L’impôt sur la consommation, impôt homicide, n’est pas plus aperçu par le peuple que la mort ne se sent venir par le malade qu’on a mis dans un bain après une forte application de sangsues : donc il est permis, et c’est même une chose charitable, de saigner le peuple, si la raison d’État l’exige, jusqu’à extinction. Il n’y aura pas de plainte, et, y en eût-il, hébété d’intelligence, le peuple n’aurait pas même la dignité de sa force.

Mais, et voici qui met le sceau à la morale financière de M. de Parieu, s’il est un impôt qui doive rallier toutes les consciences, c’est celui sur les successions.

Celui qui tout à coup, par la mort d’un père, d’une mère, d’un oncle ou d’un frère, hérite d’une fortune, si petite qu’elle soit, est tout consolé. Joyeux de sa perte domestique, il payera, sans dire mot, tout ce qu’on voudra. Tel est le cœur humain, corrompu par le péché d’origine et devenu une sentine d’égoïsme. Donc imposez les successions, les donations, toute espèce de mutation à titre gratuit. Pour le fisc, pour l’héritier et le donataire, c’est pain bénit !

M. de Parieu a pu, sans commettre d’indiscrétion, dire ces choses à ses collègues de l’Académie des sciences morales et politiques : qui donc, parmi les trente-sept millions de contribuables que contient l’empire français, ira écouter aux portes de l’Académie ? Il a pu, sans danger pour le fisc, faire part de ses idées chrétiennes au Journal des Économistes : son verbe massif, indigeste, incompréhensible aux ténèbres vulgaires, ne risquait pas de soulever une émeute d’indignation.
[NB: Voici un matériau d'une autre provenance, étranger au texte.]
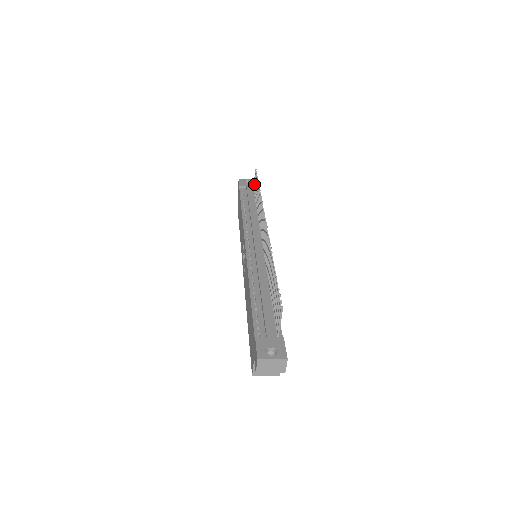
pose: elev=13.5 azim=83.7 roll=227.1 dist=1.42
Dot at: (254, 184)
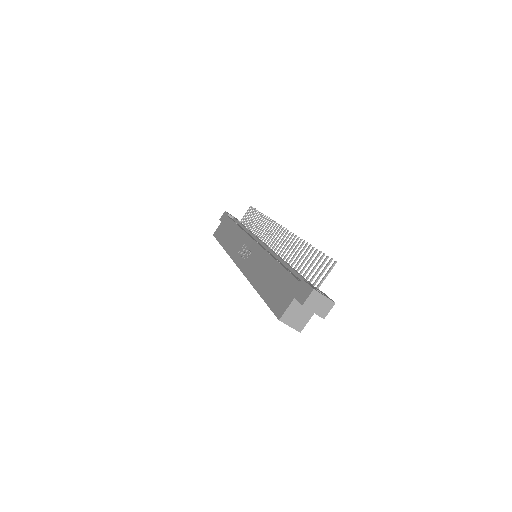
Dot at: (243, 218)
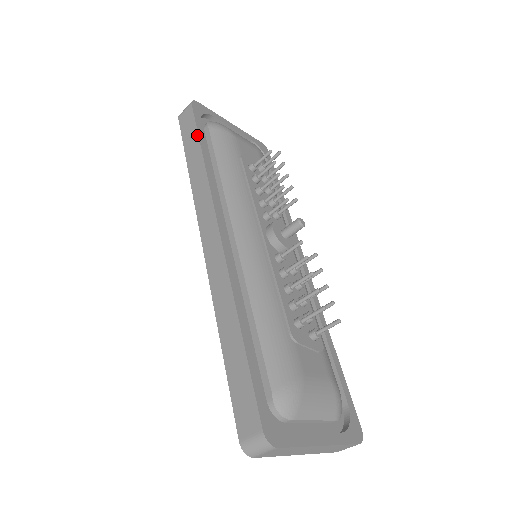
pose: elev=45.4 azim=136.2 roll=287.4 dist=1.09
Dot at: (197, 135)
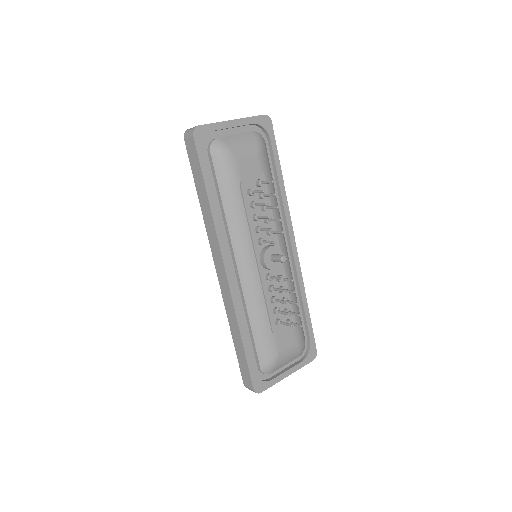
Dot at: (202, 178)
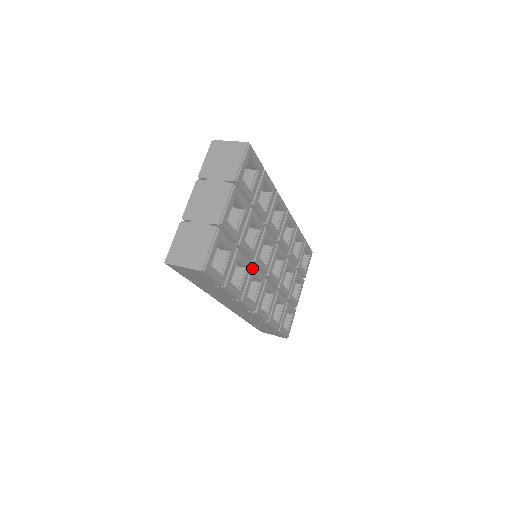
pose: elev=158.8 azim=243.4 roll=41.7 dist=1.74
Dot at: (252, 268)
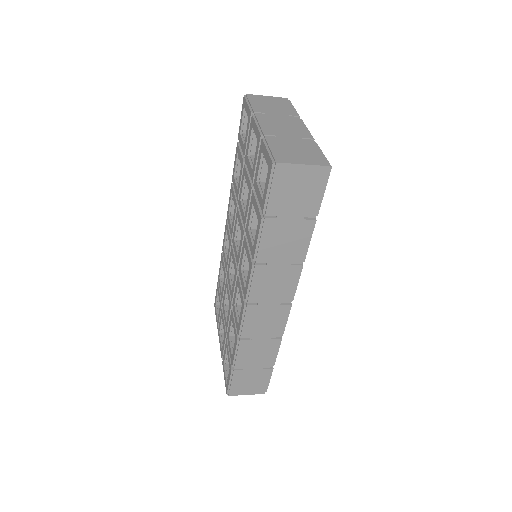
Dot at: occluded
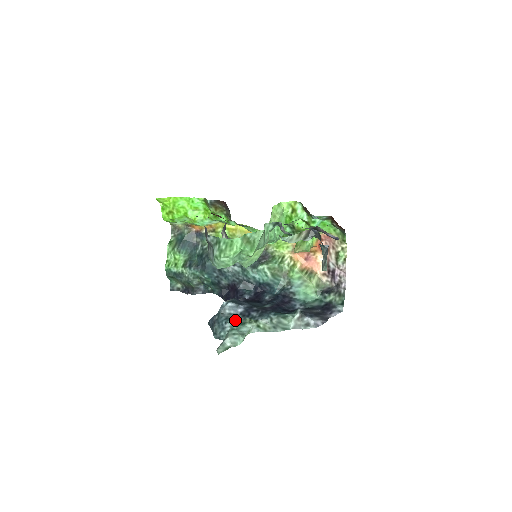
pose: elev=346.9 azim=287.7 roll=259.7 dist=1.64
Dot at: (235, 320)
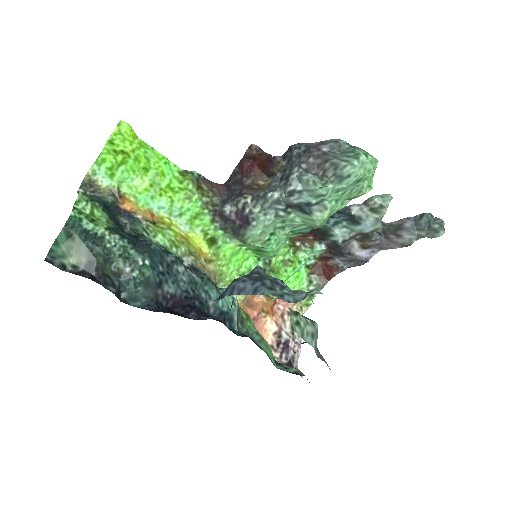
Dot at: occluded
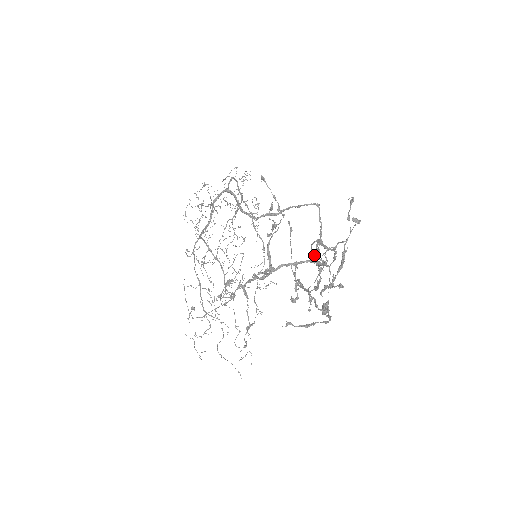
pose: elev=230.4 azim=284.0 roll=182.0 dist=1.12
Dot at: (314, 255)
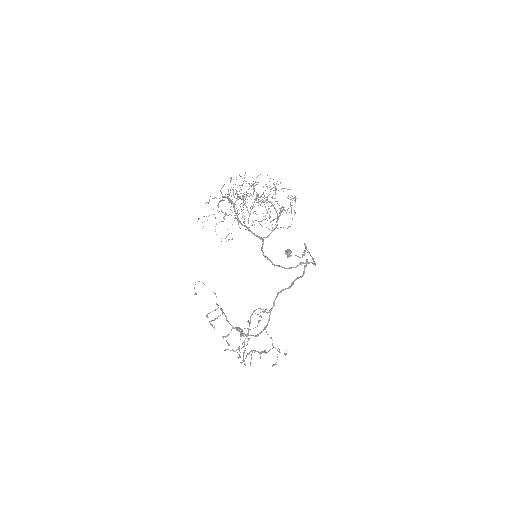
Dot at: occluded
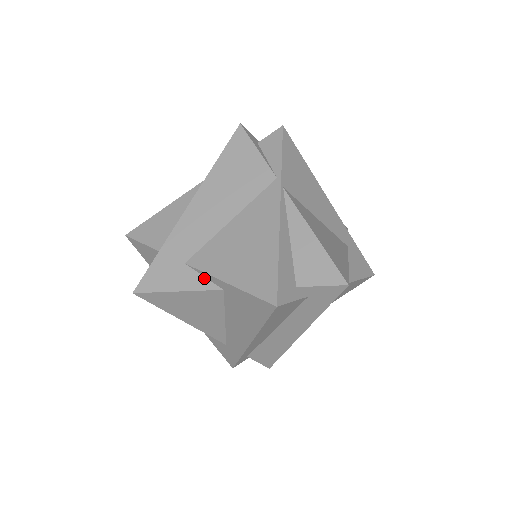
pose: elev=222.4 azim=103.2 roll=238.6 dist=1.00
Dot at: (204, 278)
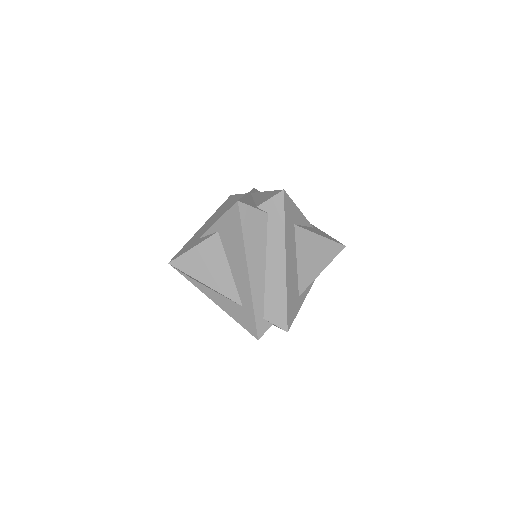
Dot at: (208, 235)
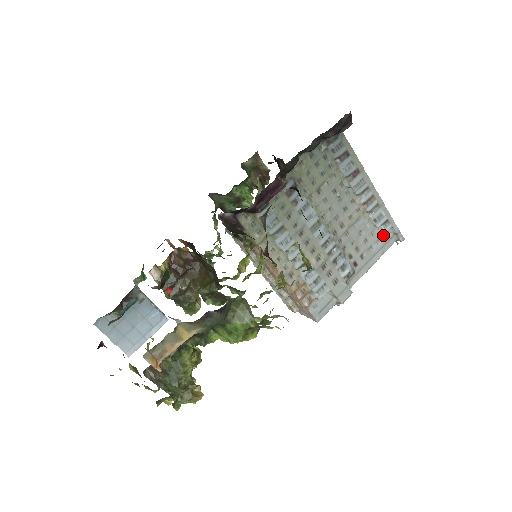
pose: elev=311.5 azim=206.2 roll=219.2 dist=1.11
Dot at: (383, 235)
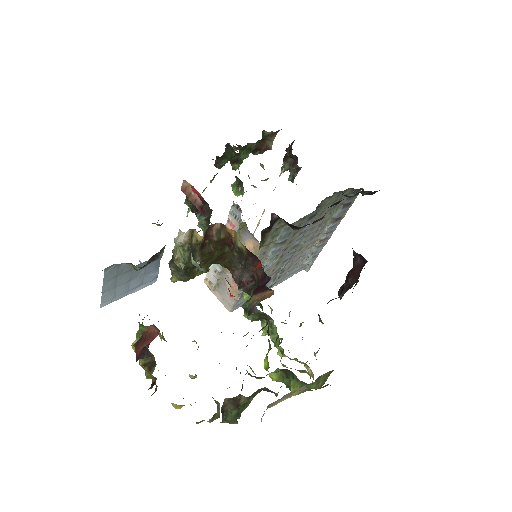
Dot at: (305, 263)
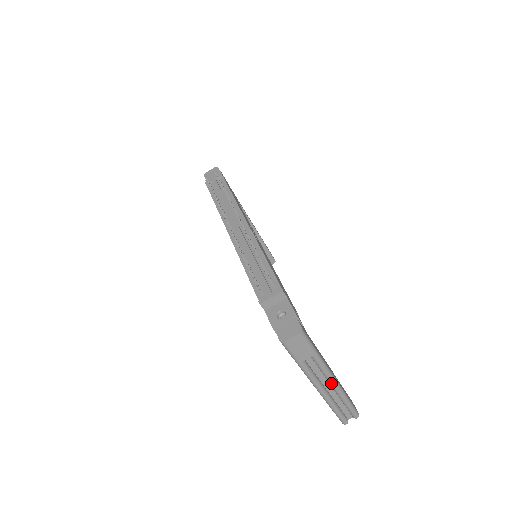
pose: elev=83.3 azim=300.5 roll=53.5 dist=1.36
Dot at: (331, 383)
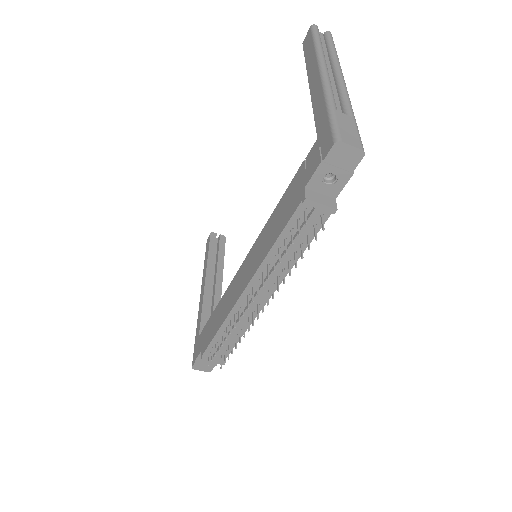
Dot at: occluded
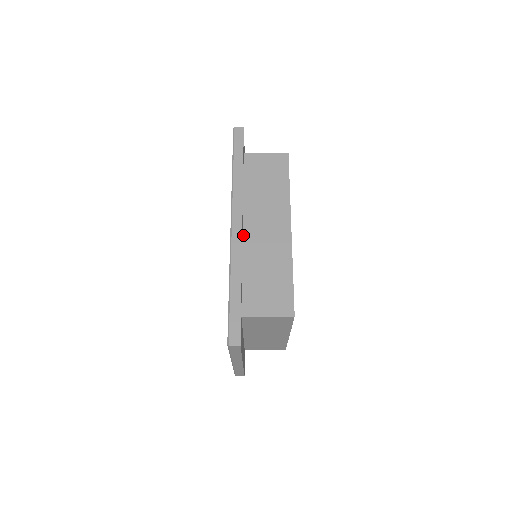
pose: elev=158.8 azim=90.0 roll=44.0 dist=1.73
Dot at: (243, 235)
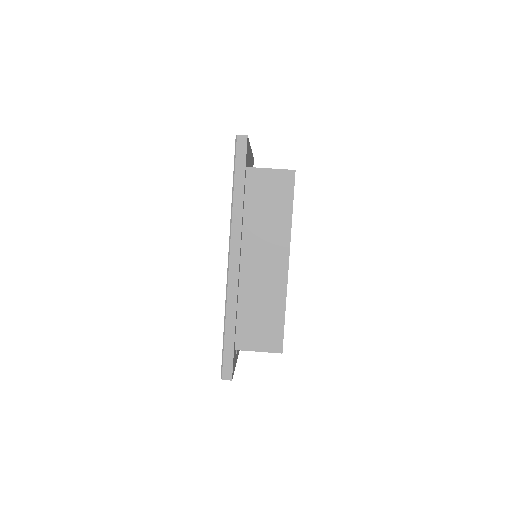
Dot at: (240, 268)
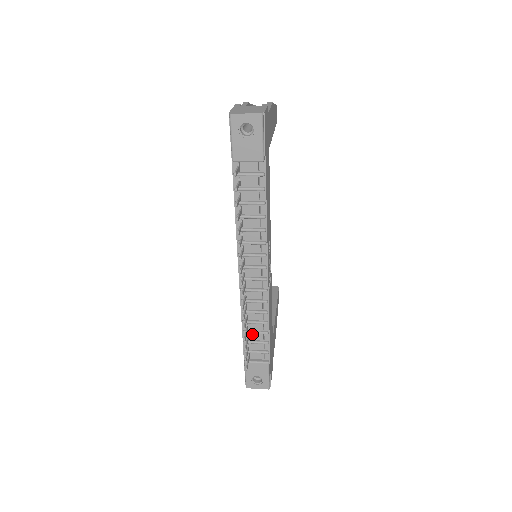
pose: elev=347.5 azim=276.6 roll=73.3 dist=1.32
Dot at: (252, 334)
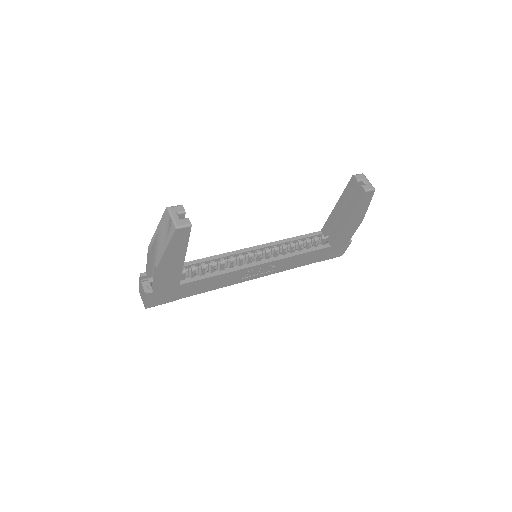
Dot at: occluded
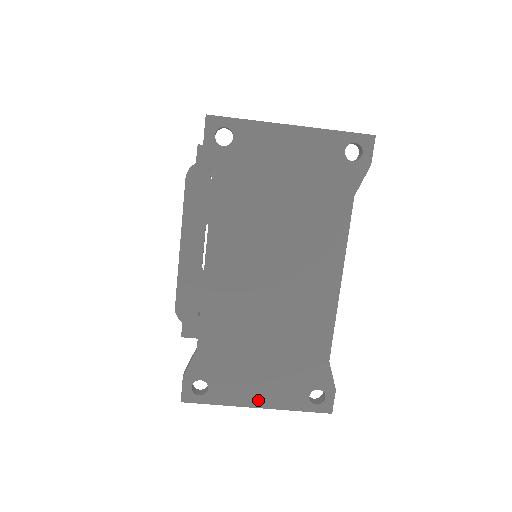
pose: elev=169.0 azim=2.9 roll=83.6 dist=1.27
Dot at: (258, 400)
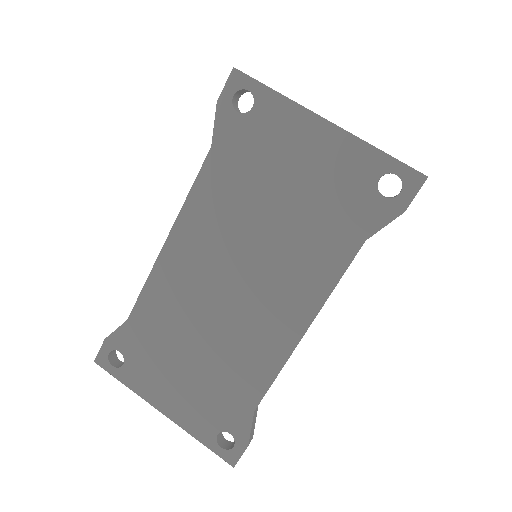
Dot at: (165, 405)
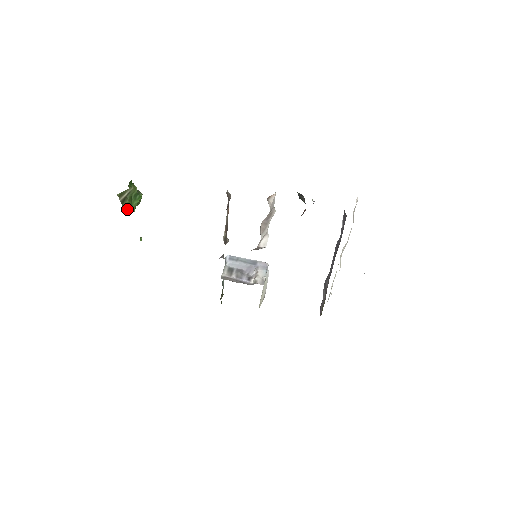
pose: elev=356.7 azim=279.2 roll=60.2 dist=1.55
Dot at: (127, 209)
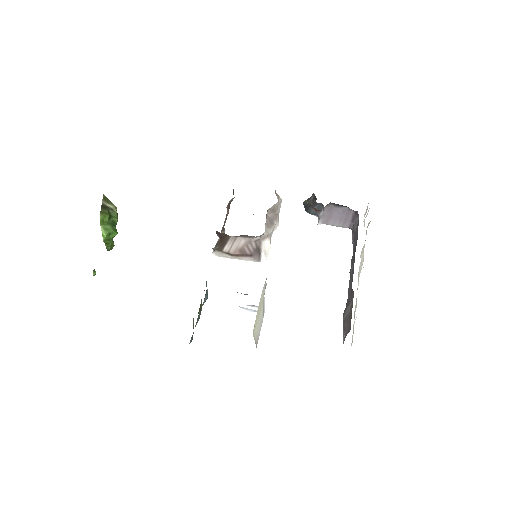
Dot at: (102, 220)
Mais de pareilles théories doivent être traînées au grand jour et dénoncées à la conscience universelle.



Sur qui pèse l’impôt foncier. — Il n’est pas tout à fait exact de dire, comme je le fais dans le texte, que l’impôt foncier fasse exception à la loi de diffusion ou répercussion, et qu’en conséquence il ne soit pas, aussi bien que ceux de consommation, acquitté par la masse. La répercussion ne se fait pas pour lui de la même manière ; mais elle n’en est pas moins réelle. Ainsi, il est bien vrai que le propriétaire foncier, après avoir acquitté le montant de ses contributions directes, incline plutôt à les déduire du produit net ou de la rente qu’à les rejeter dans le prix de ses denrées : sous ce rapport, il n’y a pas de répercussion. Mais si l’on réfléchit que l’impôt foncier se paye, comme tout autre, sur le produit collectif ; que, par l’engrenage des industries, la solidarité des travaux, la mutualité des échanges, le produit collectif peut et doit être considéré comme un tout indivis, à chacune des parties duquel ont concouru tous les travailleurs ; si l’on considère enfin que dans cette masse de richesse, créée par le travail collectif, chaque produit spécial reçoit sa valeur de son utilité, d’abord, et en second lieu de son échangeabilité, c’est-à-dire de sa proportion dans la richesse totale, on concevra que la contribution payée par le propriétaire foncier, sous le nom d’impôt foncier, est soumise, comme toutes les autres, et supportée par la masse.